Splitting Experience (Part 3, Chapter 6)

Part 3, Chapter 6

Once when I was a seminarian (a man studying to be a priest), I was asked to help out with a function.  There was much work to be done for this event and there was set up.  I was asked to set up the chairs, so I was doing this when, I decided to manhandle a stack of chairs, suddenly it happened, I wasn’t expecting it.  Oh it was so, so embarrassing.  I thought that I was doing so great and then I split my pants.  Lifting chairs and wearing khakis is not a good combination.  I couldn’t believe that it happened, I wanted to hide.  What made it worse was the fact that I had no other pants with me and that the party involved our Bishop and many of the priests of the Diocese.  There was definitely some abjection involved in this.  “There is a difference between humility and abjection; for abjection is the poverty, vileness and littleness that exist in us, without our taking heed to them; but humility implies a real knowledge and voluntary recognition of that abjection” (Introduction to the Devout Life, 84).  In my little story there was abjection, but not really a sense of humility.  If I had offered this suffering to the Lord and said something like, “I deserve to have this happen to me because I am nothing,” than I might have humility.  St. Francis De Sales says, “And what I want to teach you is, that we should not merely rejoice in our trouble, which we do by means of patience, but we should also cherish the abjection, which is done by means of humility” (Introduction to the Devout Life, 85).  To cherish the abjection and rejoice in the trouble, wow, I know I have a long ways to go.  Still, this is what is involved in the devout life. 

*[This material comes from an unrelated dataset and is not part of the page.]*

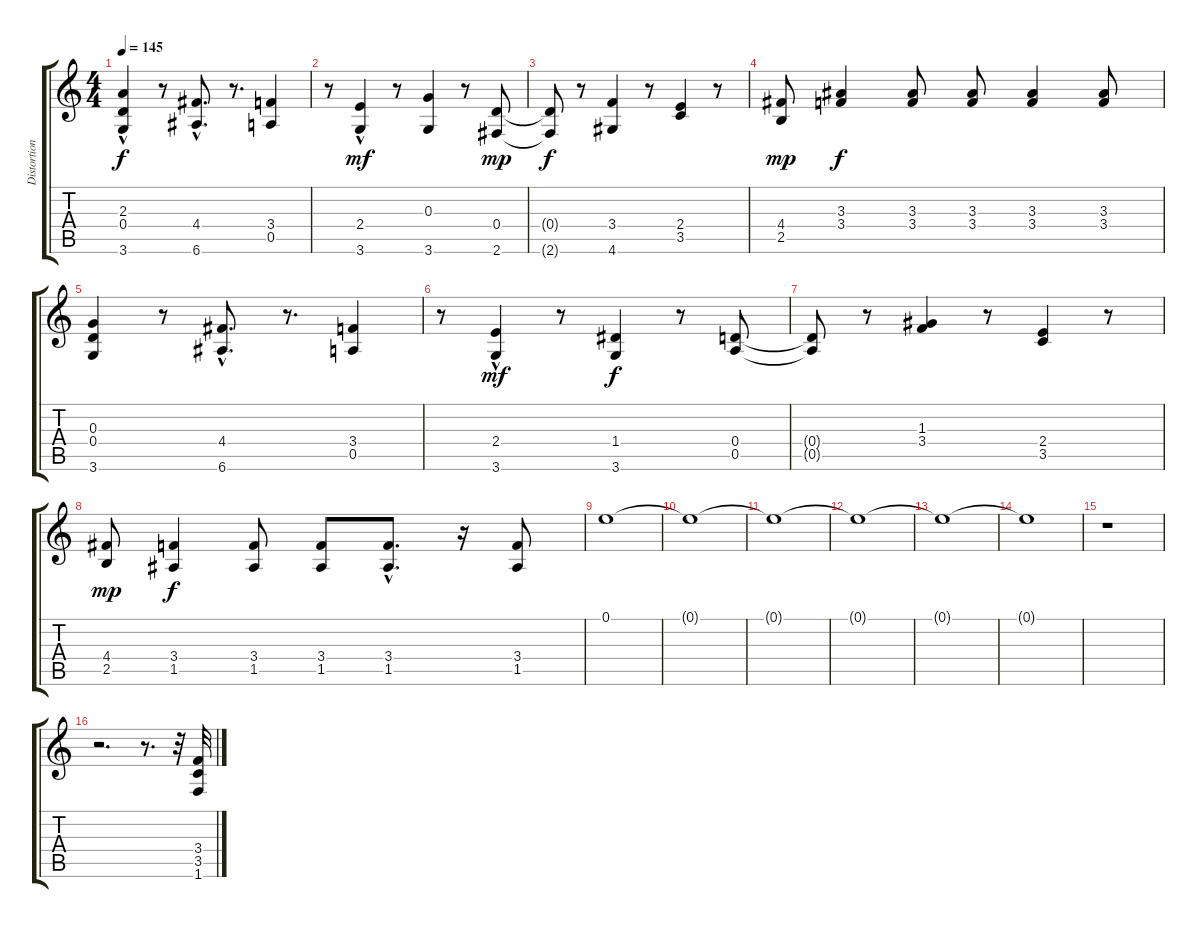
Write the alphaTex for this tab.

We shouldn’t look for ways of having humility, they will naturally happen.  Life brings plenty of opportunities for us to be humble.   Humility will come knocking at our doors.  St. Francis De Sales talks about abjection in this context when he says, “Unquestionably, those most helpful to our own souls, and most acceptable to God, are such as come accidentally, or in the natural course of events” (Introduction to the Devout Life, 86).  Humility comes and is needed in our lives, we should embrace it when it comes.